*PROBLEM TO WORK ON*
Search the records for "обновлением" and copy each line that holds it.

Transcribed page contents:
# # # # #
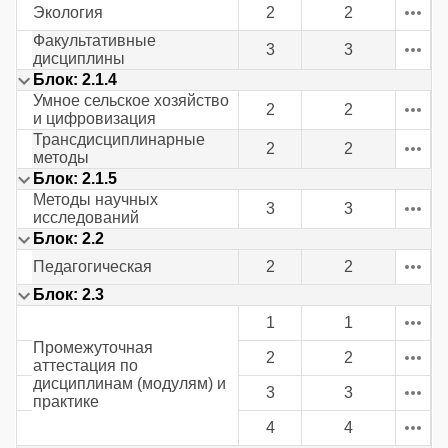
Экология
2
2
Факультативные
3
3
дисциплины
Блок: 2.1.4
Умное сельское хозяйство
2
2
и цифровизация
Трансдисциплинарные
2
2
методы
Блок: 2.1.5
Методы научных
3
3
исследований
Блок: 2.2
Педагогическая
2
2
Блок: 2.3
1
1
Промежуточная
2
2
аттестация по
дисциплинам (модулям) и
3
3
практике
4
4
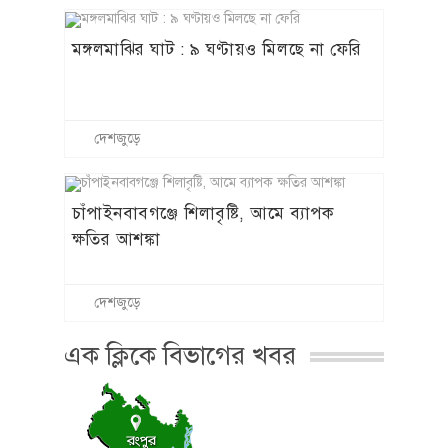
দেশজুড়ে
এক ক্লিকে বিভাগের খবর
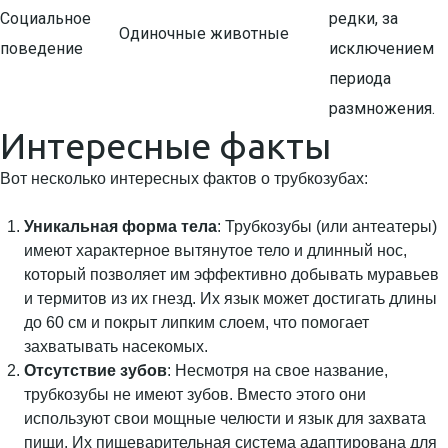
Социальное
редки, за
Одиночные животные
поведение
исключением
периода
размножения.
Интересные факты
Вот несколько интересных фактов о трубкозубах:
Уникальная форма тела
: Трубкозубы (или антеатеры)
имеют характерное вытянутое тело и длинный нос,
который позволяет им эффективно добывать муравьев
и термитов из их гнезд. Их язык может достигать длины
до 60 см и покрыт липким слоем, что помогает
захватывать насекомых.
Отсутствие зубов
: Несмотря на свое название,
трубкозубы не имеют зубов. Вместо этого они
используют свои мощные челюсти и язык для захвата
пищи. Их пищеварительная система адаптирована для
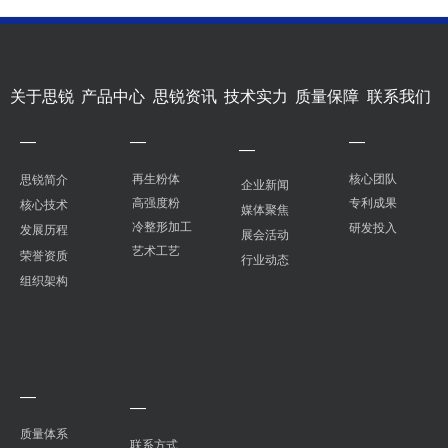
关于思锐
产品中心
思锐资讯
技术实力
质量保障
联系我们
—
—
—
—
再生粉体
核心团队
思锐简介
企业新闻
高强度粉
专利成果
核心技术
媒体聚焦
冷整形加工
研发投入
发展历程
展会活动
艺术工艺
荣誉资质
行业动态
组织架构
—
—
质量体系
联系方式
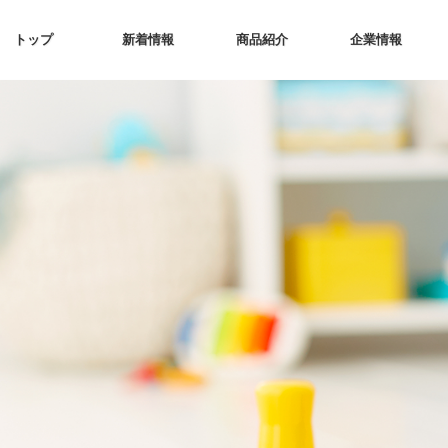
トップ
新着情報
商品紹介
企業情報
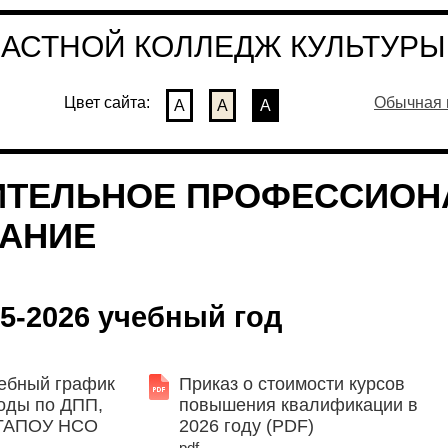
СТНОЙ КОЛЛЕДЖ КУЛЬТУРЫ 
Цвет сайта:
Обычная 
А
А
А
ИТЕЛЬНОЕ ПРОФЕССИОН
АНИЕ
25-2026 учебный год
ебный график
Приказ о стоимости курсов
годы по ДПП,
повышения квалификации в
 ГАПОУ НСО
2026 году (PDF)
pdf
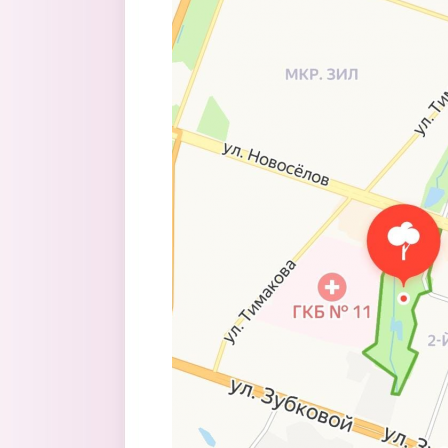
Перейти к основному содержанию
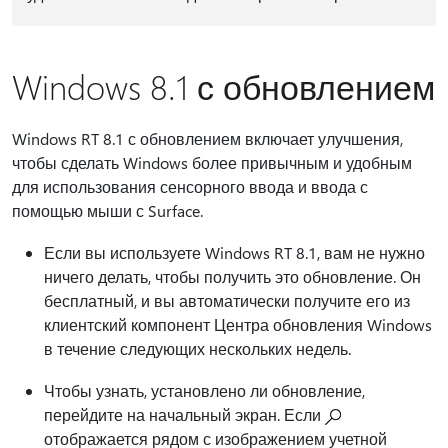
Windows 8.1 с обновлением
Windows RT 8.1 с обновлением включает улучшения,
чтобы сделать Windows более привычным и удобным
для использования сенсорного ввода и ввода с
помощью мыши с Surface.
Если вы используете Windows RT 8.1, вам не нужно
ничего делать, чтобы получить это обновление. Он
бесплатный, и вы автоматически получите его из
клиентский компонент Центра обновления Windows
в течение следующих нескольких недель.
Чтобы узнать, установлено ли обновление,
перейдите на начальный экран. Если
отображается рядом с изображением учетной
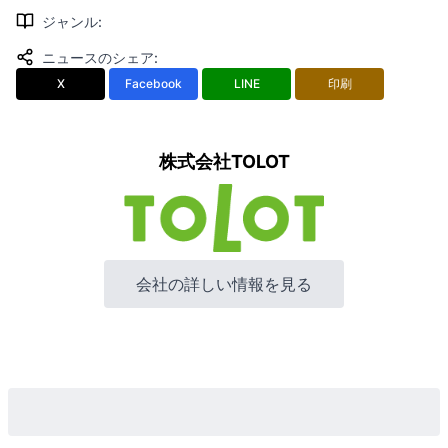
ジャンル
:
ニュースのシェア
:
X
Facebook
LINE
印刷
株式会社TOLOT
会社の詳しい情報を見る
# # # # #
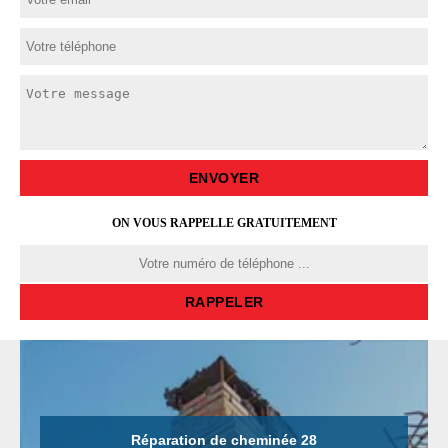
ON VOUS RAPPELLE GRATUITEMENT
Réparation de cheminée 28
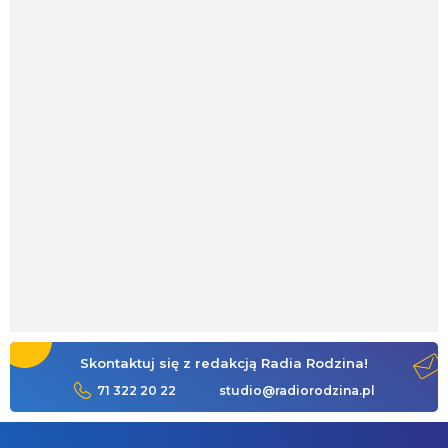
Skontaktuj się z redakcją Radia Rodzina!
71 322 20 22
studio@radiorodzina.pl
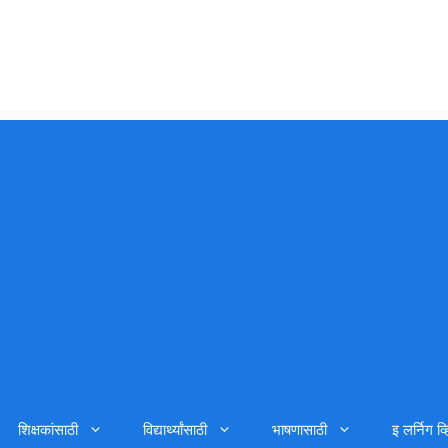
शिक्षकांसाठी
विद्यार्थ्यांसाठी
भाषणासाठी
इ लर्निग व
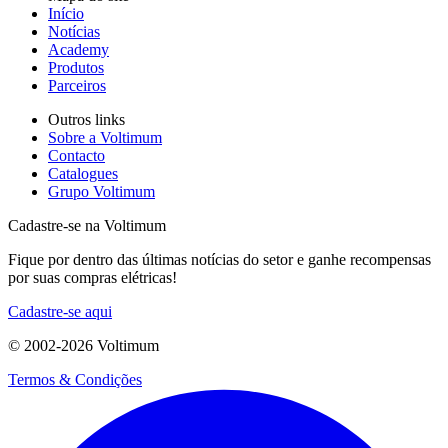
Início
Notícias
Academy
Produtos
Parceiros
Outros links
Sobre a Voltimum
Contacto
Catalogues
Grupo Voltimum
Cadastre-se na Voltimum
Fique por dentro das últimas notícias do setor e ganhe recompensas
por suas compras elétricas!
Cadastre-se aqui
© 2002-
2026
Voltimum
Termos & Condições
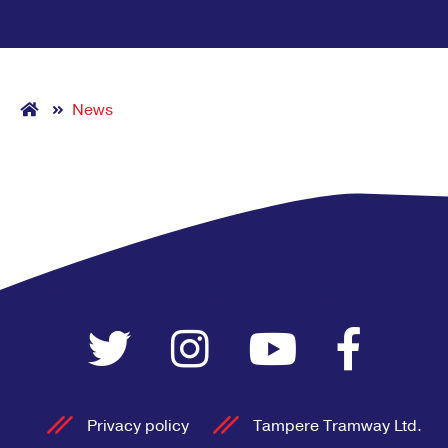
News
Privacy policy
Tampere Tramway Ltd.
# # # # #
*PROBLEM SOLUTION*
Windows 8.1 с обновлением
Windows RT 8.1 с обновлением включает улучшения,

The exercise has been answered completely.